Peri begins a secret relationship with Jordan Price (Connor Calland) and is shocked to find drugs in his bag. She confronts him, and he explains that he occasionally takes drugs, having dealt them when he was younger. Juliet Nightingale (Niamh Blackshaw), the girlfriend of Peri's adoptive brother Sid Sumner (Billy Price), explains to Peri that Jordan is not a nice person and is associated with bad people, but she does not listen. Juliet and Peri kiss, and Juliet later confesses to Peri that she is a lesbian and that she likes Peri romantically. Peri explains that she sees her as a little sister, and turns her down. Jordan is later arrested when he is found with a bag of drugs and Peri expresses her disgust with their relationship, which she ends. Peri then gets closer to Juliet and develops an attraction to her. Juliet informs Peri that Jordan and his boss Victor Brothers (Benjamin O'Mahoney) groomed her and Sid into selling drugs as part of a county lines drug trafficking operation. Peri is disgusted with Juliet for being involved with drugs. Juliet asks Peri if they could be a couple if she got out of the county lines gang, which Peri says yes to.

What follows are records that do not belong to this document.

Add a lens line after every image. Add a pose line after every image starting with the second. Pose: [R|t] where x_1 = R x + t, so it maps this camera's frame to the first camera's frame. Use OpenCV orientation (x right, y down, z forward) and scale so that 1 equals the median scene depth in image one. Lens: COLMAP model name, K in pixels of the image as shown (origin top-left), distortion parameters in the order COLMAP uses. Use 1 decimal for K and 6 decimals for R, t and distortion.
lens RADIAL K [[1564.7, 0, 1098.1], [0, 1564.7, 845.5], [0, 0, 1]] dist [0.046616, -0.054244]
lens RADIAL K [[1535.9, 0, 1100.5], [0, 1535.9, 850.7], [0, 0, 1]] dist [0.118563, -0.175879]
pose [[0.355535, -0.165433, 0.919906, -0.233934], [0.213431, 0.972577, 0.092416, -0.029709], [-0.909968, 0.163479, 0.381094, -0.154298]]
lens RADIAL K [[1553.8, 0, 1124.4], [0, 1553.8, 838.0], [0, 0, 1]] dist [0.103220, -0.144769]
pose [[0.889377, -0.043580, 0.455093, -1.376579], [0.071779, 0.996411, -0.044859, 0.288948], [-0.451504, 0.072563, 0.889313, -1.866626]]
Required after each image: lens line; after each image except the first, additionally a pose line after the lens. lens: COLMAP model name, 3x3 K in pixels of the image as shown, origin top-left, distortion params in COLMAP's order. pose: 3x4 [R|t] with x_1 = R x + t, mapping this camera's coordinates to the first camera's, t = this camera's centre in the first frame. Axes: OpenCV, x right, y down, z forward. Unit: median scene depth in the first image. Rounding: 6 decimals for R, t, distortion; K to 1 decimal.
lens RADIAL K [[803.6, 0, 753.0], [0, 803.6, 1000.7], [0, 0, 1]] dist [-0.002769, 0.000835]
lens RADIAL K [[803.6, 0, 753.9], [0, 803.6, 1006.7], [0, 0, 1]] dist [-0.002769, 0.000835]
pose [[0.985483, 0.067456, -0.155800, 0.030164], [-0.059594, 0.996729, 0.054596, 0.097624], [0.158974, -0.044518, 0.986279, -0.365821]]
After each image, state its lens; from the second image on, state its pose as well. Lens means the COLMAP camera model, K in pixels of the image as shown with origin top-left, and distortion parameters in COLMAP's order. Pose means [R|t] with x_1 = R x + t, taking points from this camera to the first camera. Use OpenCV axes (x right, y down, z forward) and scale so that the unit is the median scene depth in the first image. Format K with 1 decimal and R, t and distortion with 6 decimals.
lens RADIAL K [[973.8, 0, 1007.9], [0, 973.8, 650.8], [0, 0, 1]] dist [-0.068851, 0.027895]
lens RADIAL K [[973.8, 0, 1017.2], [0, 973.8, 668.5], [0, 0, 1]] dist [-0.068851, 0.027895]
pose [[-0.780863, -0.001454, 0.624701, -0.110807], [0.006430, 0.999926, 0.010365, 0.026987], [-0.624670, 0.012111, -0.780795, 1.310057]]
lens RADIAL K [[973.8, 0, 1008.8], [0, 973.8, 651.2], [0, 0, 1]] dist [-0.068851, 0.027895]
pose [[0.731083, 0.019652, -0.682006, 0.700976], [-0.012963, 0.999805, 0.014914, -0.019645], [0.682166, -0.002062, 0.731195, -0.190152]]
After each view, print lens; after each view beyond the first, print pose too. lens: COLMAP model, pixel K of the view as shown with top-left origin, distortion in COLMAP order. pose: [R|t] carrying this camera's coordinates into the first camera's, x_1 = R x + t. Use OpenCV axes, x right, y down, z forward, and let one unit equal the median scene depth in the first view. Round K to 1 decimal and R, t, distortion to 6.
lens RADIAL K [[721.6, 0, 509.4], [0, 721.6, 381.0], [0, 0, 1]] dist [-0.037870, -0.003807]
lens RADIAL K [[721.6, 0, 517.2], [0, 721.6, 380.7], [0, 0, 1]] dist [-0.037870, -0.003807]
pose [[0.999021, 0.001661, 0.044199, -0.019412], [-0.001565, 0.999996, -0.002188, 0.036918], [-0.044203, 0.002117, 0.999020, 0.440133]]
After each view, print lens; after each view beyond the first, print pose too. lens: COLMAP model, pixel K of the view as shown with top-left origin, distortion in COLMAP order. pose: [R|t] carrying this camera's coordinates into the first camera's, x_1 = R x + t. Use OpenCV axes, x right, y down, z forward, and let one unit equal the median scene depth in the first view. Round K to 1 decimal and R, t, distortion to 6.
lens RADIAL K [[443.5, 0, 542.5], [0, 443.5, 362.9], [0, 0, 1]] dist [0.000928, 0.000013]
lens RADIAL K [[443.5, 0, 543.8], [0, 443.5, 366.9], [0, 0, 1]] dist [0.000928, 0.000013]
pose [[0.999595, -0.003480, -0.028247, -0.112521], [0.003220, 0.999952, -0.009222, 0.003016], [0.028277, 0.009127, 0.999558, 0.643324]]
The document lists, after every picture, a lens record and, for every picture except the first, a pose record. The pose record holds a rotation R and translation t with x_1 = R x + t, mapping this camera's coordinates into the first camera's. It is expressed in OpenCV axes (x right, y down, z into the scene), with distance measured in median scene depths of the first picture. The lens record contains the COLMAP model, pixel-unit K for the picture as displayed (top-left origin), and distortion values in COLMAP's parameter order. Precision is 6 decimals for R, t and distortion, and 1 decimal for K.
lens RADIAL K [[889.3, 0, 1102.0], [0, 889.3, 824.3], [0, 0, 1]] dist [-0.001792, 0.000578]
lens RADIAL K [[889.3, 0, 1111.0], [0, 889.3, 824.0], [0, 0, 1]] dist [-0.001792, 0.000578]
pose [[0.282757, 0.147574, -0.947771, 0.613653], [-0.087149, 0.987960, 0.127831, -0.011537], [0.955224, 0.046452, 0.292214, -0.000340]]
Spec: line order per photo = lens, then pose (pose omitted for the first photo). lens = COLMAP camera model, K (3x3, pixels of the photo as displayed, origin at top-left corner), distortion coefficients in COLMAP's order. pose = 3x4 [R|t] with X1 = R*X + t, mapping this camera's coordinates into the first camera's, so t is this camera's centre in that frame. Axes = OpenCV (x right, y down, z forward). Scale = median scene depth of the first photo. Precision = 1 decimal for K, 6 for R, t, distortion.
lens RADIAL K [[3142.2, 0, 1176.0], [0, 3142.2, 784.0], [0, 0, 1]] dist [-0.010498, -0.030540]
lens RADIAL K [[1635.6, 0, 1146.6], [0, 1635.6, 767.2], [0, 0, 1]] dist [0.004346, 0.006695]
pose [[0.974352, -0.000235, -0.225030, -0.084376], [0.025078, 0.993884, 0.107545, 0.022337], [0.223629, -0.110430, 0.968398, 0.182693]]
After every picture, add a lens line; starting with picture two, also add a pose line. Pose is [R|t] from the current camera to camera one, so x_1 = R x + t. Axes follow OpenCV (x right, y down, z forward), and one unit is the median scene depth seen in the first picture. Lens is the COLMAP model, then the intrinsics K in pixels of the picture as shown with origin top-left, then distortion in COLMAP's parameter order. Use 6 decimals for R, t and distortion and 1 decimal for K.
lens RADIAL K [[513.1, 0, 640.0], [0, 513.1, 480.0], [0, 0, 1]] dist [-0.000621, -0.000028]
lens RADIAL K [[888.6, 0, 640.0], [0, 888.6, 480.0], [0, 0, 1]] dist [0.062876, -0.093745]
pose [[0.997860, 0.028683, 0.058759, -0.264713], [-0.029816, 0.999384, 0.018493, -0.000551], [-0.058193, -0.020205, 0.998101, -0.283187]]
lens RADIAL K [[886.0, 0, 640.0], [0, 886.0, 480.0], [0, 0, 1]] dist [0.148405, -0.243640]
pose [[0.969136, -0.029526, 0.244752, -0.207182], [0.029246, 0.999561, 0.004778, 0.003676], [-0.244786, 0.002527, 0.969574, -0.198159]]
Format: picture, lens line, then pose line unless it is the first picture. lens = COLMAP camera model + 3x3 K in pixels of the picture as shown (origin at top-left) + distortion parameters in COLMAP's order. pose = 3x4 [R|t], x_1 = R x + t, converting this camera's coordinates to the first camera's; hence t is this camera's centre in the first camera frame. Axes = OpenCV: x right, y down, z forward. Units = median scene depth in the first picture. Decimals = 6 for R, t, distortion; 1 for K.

Juliet becomes fixated on exposing Jordan and Victor, and when Victor learns of her plans, he threatens to kill one of Juliet's loved ones. She rushes to Peri to admit that she loves her and Peri confirms that she loves Juliet too. Juliet then hands herself into the police and Peri confirms that she will wait for her until her release. After Juliet's release from prison, the pair move in together. Unbeknownst to Peri and Juliet, landlord Fergus Collins (Robert Beck) installs a secret camera in their bedroom, making them famous camgirls.

==Reception==
O'Donnell has been nominated three times at the Inside Soap Awards for Best Young Actor in 2014, 2015 and again in 2017. After her nominations, the Warrington Guardian described O'Donnell as a "starlet" for her role of Peri. O'Donnell has also been nominated for Best On-Screen Partnership with Ellis Hollins at the 2015 British Soap Awards. At the same award ceremony, O'Donnell was also nominated for Best Young Performance. She subsequently won Best Young Performance at the 2016 British Soap Awards. For her onscreen relationship with Juliet, both O'Donnell and Blackshaw were nominated for Best Soap Partnership at the I Talk Telly Awards. In 2014, Tina Campbell from Metro called Tom and Peri the soap's "cutest couple" following their first kiss. Peri's death storyline was nominated in the "Saddest Soap Moment" category at the 2025 Digital Spy Reader Awards.